Aleksandr Zhidkov Александр Жидков

Personal information
- Full name: Aleksandr Vitalyevich Zhidkov
- Date of birth: 16 March 1965 (age 60)
- Place of birth: Prikumsk, Stavropol Krai, Soviet Union
- Height: 1.94 m (6 ft 4 in)
- Position(s): Goalkeeper

Youth career
- ROShISP-10 Rostov-on-Don

Senior career*
- Years: Team / Apps / (Gls)
- 1981–1983: Atommash Volgodonsk / 23 / (0)
- 1984–1988: Neftchi Baku / 78 / (0)
- 1988–1992: Dynamo Kyiv / 22 / (0)
- 1992: Nyva Vinnytsia / 6 / (0)
- 1993: Admira Wacker / 11 / (0)
- 1993–1998: Hapoel Tzafririm Holon / 151 / (0)
- 1999–2001: FC Anzhi Makhachkala / 73 / (0)
- 2002–2003: FC Tom Tomsk / 36 / (0)

International career
- 1994–1998: Azerbaijan / 21 / (0)

Managerial career
- 2001: FC Anzhi Makhachkala (GK coach)
- 2004: FC Moscow (assistant)
- 2005: FC Oryol (GK coach)
- 2006: FC Tom Tomsk (assistant)
- 2008: FC Tom Tomsk (GK coach)
- 2009: FC Volga Tver (GK coach)
- 2009: FC Nosta Novotroitsk (GK coach)
- 2010: FC Rostov (GK coach)
- 2011: FC Anzhi Makhachkala (GK coach)
- 2012–2013: FC Dynamo Moscow (academy)
- 2014: FC Khimik Dzerzhinsk (GK coach)
- 2014–2015: FC Tambov (GK coach)
- 2016–2018: FC Khimki (youth GK coach)
- 2018–2019: FC Anzhi Makhachkala (GK coach)
- 2019–2020: FC Avangard Kursk (GK coach)

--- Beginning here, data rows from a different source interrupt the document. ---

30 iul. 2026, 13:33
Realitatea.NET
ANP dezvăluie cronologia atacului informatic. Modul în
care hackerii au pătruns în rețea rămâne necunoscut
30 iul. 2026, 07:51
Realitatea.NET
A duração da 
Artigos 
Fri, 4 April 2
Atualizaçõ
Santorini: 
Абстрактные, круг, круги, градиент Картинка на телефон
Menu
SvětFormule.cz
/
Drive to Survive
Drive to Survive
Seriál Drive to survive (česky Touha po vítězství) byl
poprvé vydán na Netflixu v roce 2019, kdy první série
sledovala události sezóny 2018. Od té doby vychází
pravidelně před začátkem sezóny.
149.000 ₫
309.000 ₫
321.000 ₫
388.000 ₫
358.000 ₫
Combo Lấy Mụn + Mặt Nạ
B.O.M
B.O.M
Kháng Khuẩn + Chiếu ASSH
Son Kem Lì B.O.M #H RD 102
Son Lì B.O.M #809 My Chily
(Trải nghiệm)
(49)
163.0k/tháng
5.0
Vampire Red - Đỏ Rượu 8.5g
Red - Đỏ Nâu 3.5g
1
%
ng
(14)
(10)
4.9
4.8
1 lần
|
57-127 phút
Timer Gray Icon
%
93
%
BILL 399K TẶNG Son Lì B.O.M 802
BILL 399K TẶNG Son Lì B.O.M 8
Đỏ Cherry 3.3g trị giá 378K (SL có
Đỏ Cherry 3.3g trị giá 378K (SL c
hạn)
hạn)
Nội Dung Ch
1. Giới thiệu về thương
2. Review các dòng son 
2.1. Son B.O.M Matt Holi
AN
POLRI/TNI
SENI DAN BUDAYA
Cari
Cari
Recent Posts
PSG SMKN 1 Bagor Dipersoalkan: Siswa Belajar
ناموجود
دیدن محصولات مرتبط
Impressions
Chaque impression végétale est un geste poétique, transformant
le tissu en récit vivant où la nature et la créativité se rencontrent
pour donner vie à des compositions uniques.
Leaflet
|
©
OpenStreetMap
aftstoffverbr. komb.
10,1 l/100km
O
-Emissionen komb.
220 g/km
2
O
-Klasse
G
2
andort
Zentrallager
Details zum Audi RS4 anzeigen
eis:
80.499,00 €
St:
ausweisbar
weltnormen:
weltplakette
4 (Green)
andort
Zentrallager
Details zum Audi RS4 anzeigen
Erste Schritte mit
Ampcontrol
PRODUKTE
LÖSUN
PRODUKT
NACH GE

= Aleksandr Zhidkov (footballer, born 1965) =

Azerbaijani footballer (born 1965)

Aleksandr Vitalyevich Zhidkov (Александр Витальевич Жидков; born 16 March 1965) is an Azerbaijani football coach and a former goalkeeper. He was also a member of Azerbaijan national football team.

==Career==
Zhidkov made 21 appearances for the Azerbaijan national football team from 1994 to 1998.